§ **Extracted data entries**
——

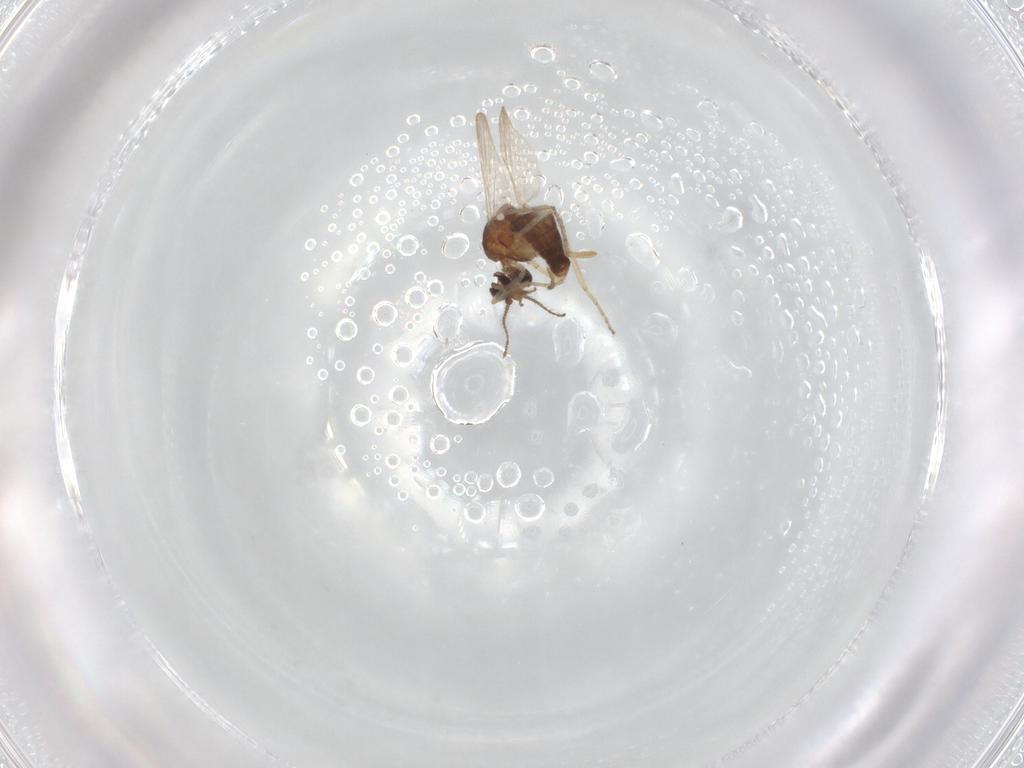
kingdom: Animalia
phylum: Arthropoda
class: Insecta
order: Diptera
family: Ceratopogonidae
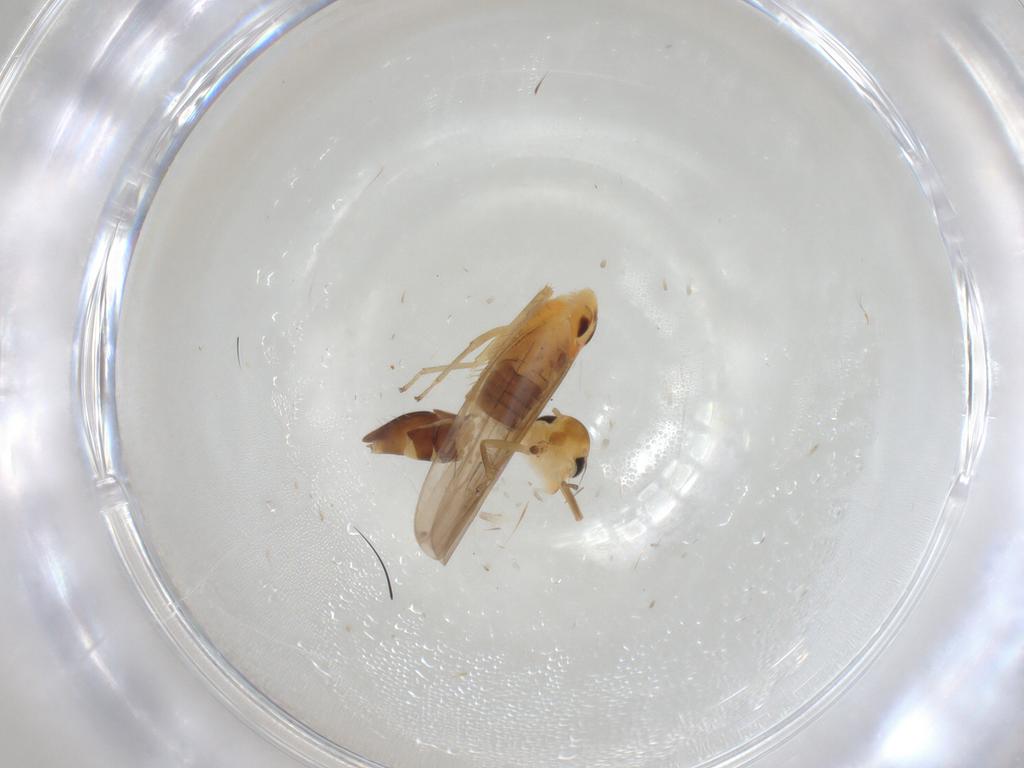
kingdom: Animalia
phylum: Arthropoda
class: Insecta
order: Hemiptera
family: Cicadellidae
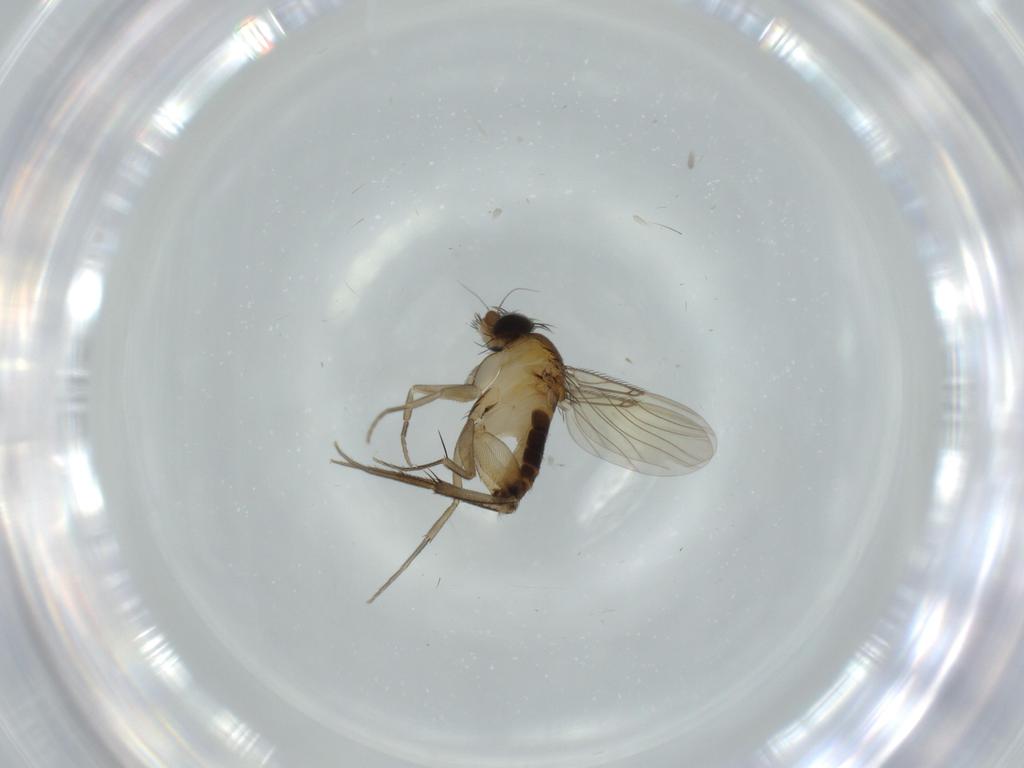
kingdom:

——

§ **Requirement**
Write these lines out again with "phylum" changed to "division" everywhere and nothing else altered. Leave out the pictures.

§ **Exercise result**
kingdom: Animalia
division: Arthropoda
class: Insecta
order: Diptera
family: Ceratopogonidae
kingdom: Animalia
division: Arthropoda
class: Insecta
order: Hemiptera
family: Cicadellidae
kingdom:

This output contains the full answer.